DATASET RECORDS:
= Beginning of Section =

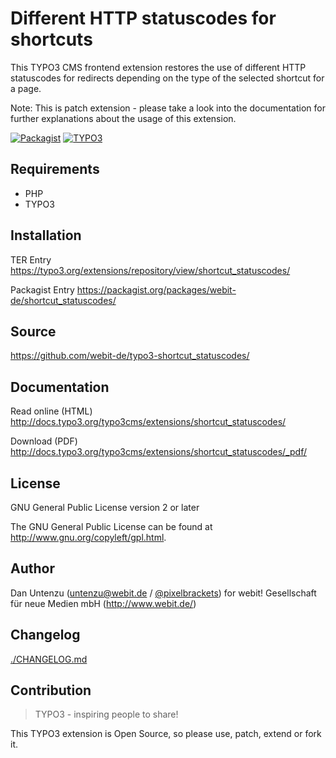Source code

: # Different HTTP statuscodes for shortcuts

This TYPO3 CMS frontend extension restores the use of different 
HTTP statuscodes for redirects depending on the type of the selected 
shortcut for a page.

Note: This is patch extension - please take a look into the documentation
for further explanations about the usage of this extension.

[![Packagist](https://img.shields.io/packagist/v/webit-de/shortcut_statuscodes.svg)](https://packagist.org/packages/webit-de/shortcut_statuscodes/)
[![TYPO3](https://img.shields.io/badge/TYPO3-extension-orange.svg)](https://extensions.typo3.org/extension/shortcut_statuscodes/)

## Requirements

* PHP
* TYPO3

## Installation

TER Entry https://typo3.org/extensions/repository/view/shortcut_statuscodes/

Packagist Entry https://packagist.org/packages/webit-de/shortcut_statuscodes/

## Source

https://github.com/webit-de/typo3-shortcut_statuscodes/

## Documentation

Read online (HTML) http://docs.typo3.org/typo3cms/extensions/shortcut_statuscodes/

Download (PDF) http://docs.typo3.org/typo3cms/extensions/shortcut_statuscodes/_pdf/

## License

GNU General Public License version 2 or later

The GNU General Public License can be found at http://www.gnu.org/copyleft/gpl.html.

## Author

Dan Untenzu (<untenzu@webit.de> / [@pixelbrackets](https://github.com/pixelbrackets))
for webit! Gesellschaft für neue Medien mbH (http://www.webit.de/)

## Changelog

[./CHANGELOG.md](CHANGELOG.md)

## Contribution

> TYPO3 - inspiring people to share!

This TYPO3 extension is Open Source, so please use, patch, extend or fork it.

= End of Section =

WHAT YOU ARE ASKED TO DO: Give back, word for word, only the lines from the one containing "people to share!" through the closing line of the entries.

TASK SOLUTION:
> TYPO3 - inspiring people to share!

This TYPO3 extension is Open Source, so please use, patch, extend or fork it.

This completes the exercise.